What the exercise asks> Sort through the listing below and keep each line with the word "normal". Copy those.

***** Data provided *****

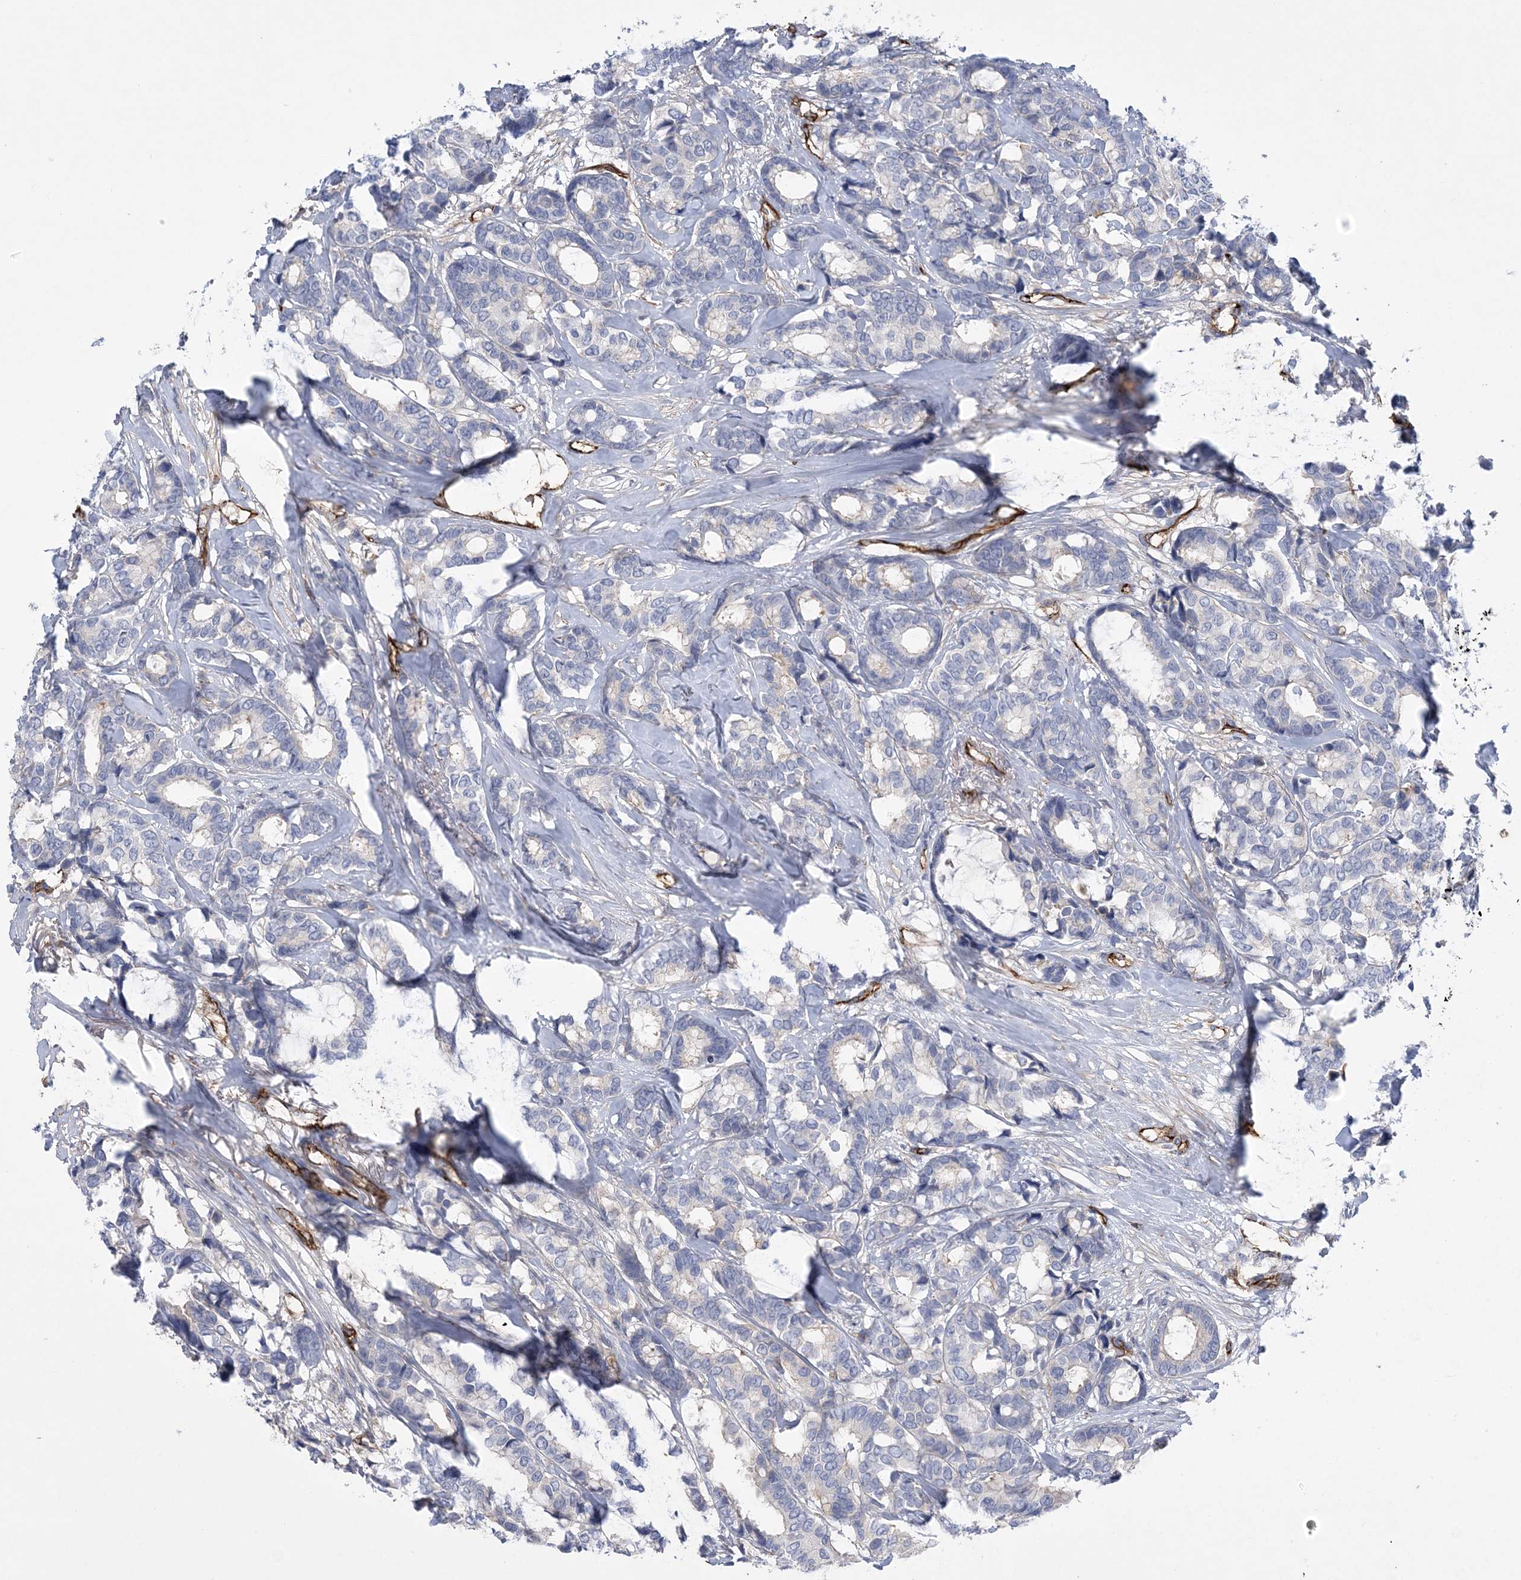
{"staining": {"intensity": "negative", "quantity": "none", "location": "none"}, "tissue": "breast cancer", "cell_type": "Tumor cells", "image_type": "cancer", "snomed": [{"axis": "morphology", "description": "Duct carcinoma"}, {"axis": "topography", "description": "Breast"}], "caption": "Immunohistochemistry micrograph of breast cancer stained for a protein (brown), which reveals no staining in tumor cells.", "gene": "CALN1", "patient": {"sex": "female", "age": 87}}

*****
***** Data provided *****

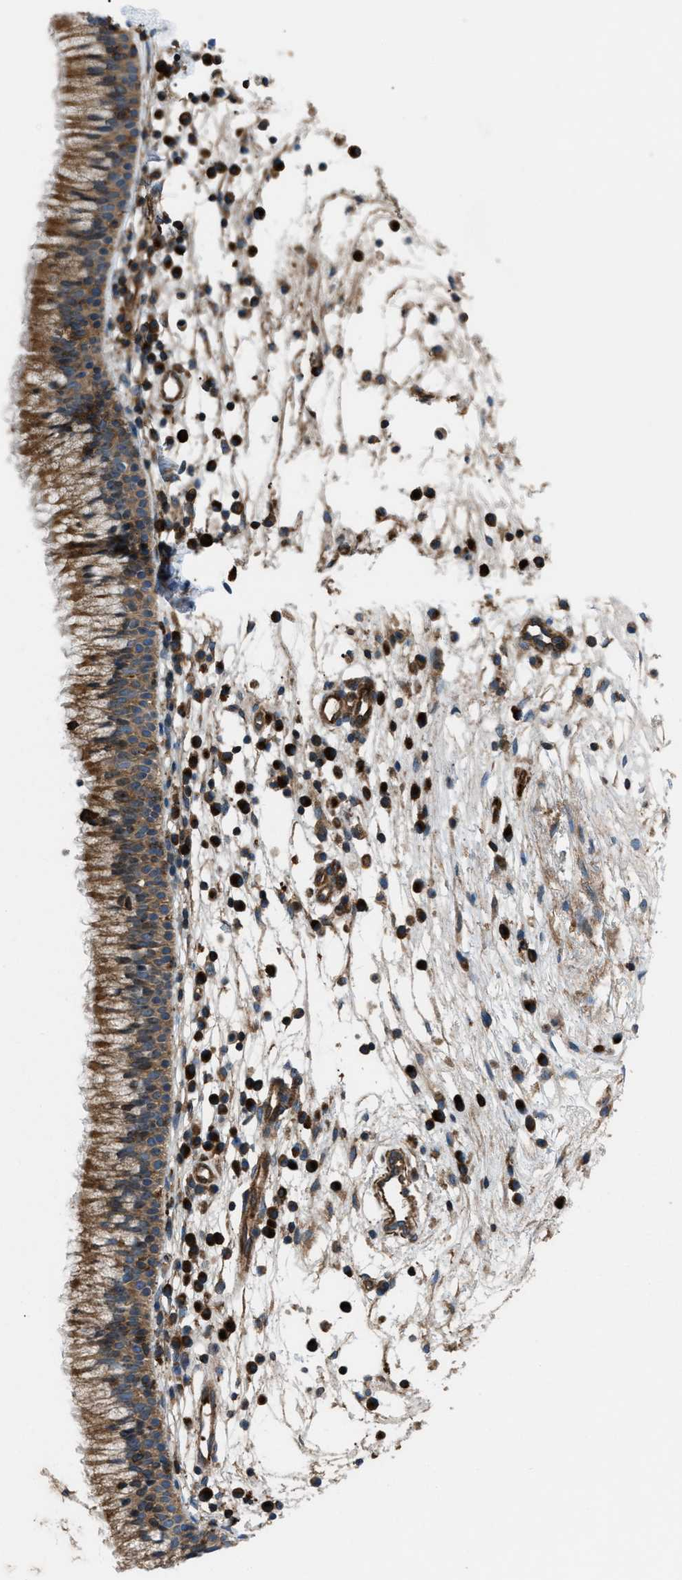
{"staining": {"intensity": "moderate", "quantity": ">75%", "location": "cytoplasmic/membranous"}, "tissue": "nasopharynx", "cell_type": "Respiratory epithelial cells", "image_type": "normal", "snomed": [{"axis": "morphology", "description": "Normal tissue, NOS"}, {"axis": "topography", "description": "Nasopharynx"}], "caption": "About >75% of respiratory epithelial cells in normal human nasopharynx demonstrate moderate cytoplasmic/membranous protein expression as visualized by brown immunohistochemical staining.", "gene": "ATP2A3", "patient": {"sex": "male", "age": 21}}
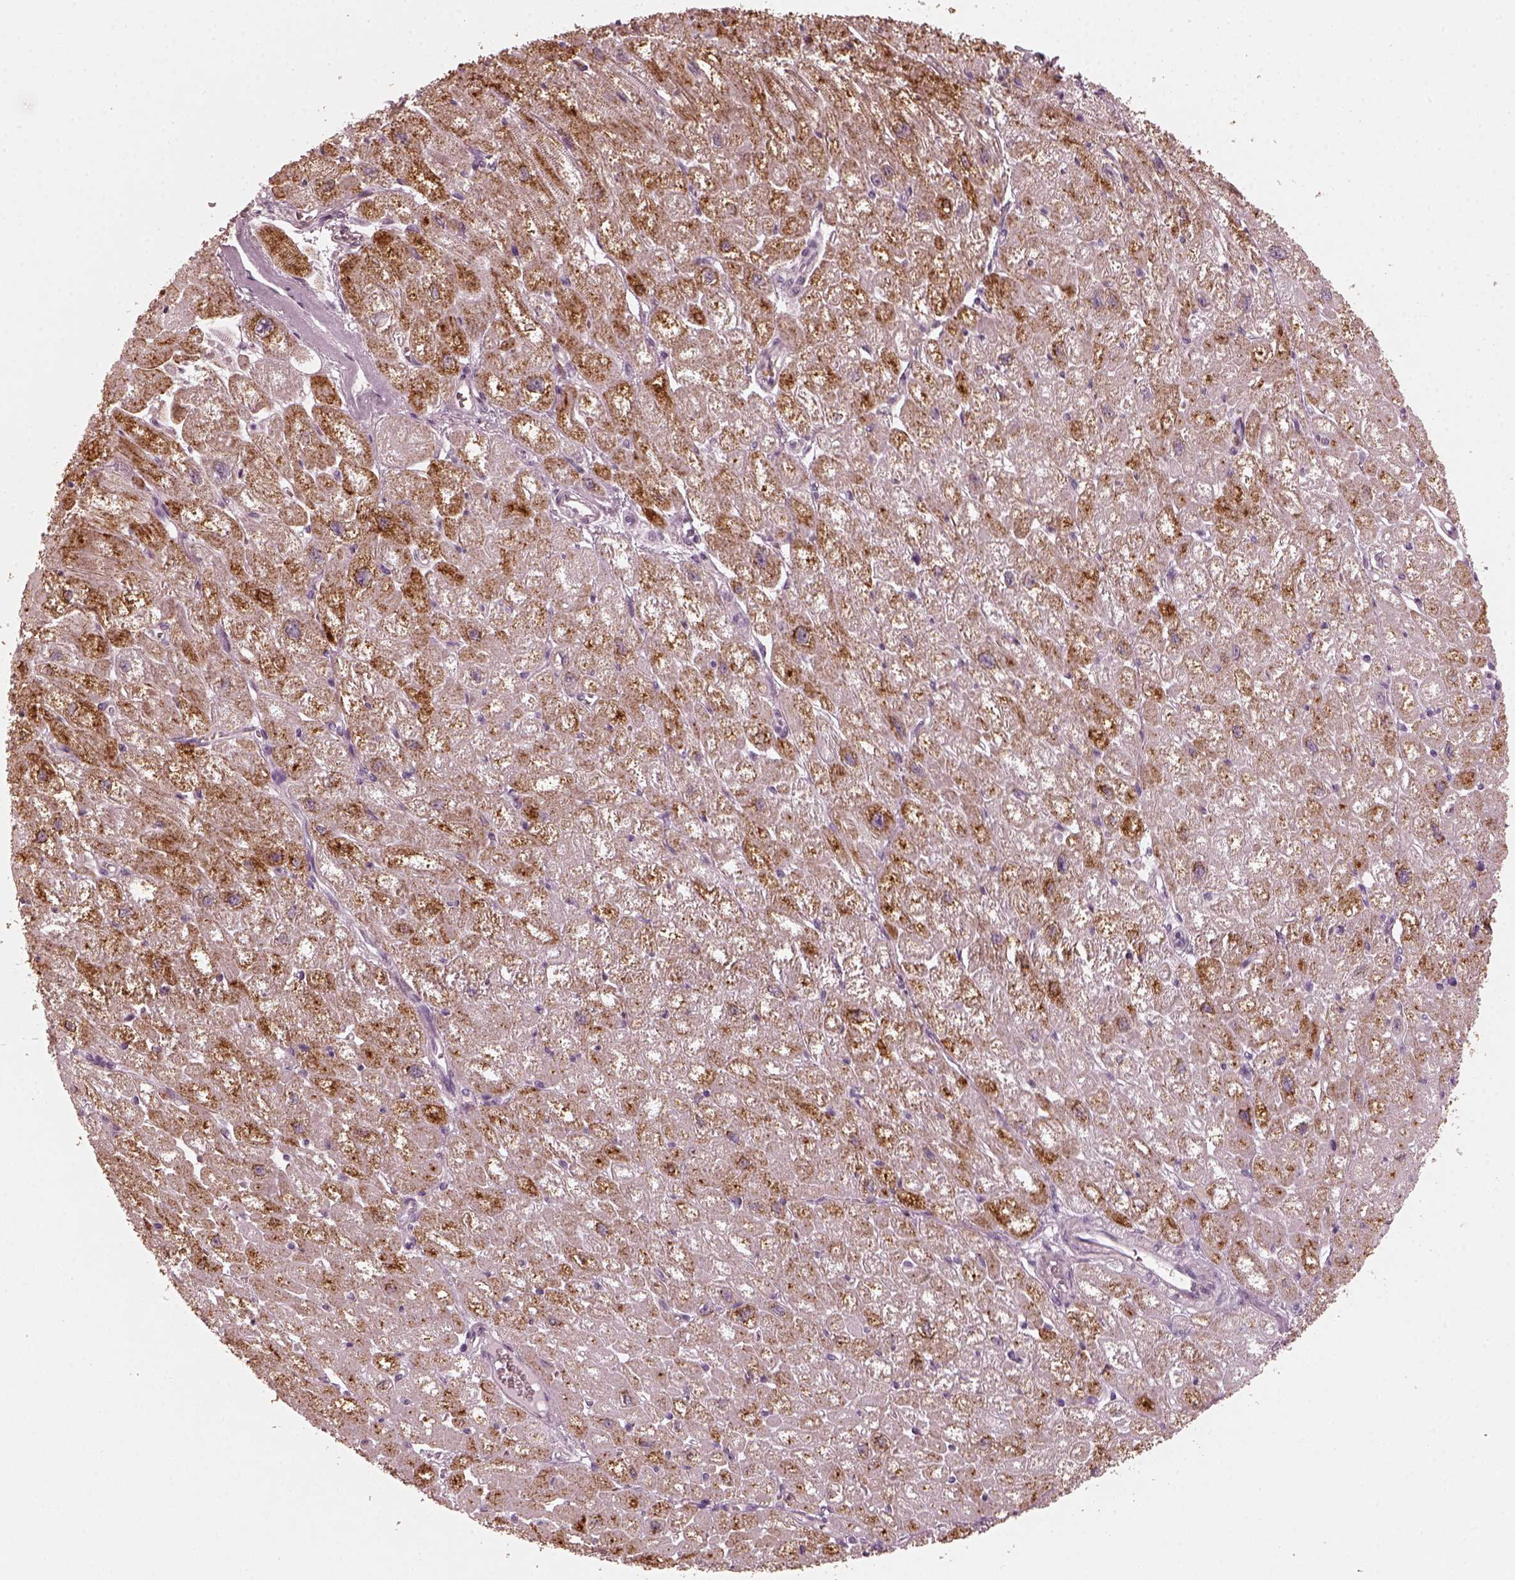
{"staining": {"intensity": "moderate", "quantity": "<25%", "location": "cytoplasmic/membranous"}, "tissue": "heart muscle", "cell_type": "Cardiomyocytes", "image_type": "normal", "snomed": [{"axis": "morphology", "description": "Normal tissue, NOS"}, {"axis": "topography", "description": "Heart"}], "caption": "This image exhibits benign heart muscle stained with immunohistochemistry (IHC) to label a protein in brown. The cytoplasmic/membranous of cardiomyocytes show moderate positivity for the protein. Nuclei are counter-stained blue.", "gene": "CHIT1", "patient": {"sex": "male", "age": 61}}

*****

Expected answer>
{"staining": {"intensity": "moderate", "quantity": ">75%", "location": "cytoplasmic/membranous"}, "tissue": "nasopharynx", "cell_type": "Respiratory epithelial cells", "image_type": "normal", "snomed": [{"axis": "morphology", "description": "Normal tissue, NOS"}, {"axis": "topography", "description": "Nasopharynx"}], "caption": "About >75% of respiratory epithelial cells in normal human nasopharynx demonstrate moderate cytoplasmic/membranous protein expression as visualized by brown immunohistochemical staining.", "gene": "ATP2A3", "patient": {"sex": "male", "age": 21}}
{"staining": {"intensity": "moderate", "quantity": "<25%", "location": "cytoplasmic/membranous"}, "tissue": "heart muscle", "cell_type": "Cardiomyocytes", "image_type": "normal", "snomed": [{"axis": "morphology", "description": "Normal tissue, NOS"}, {"axis": "topography", "description": "Heart"}], "caption": "This image exhibits benign heart muscle stained with immunohistochemistry (IHC) to label a protein in brown. The cytoplasmic/membranous of cardiomyocytes show moderate positivity for the protein. Nuclei are counter-stained blue.", "gene": "CHIT1", "patient": {"sex": "male", "age": 61}}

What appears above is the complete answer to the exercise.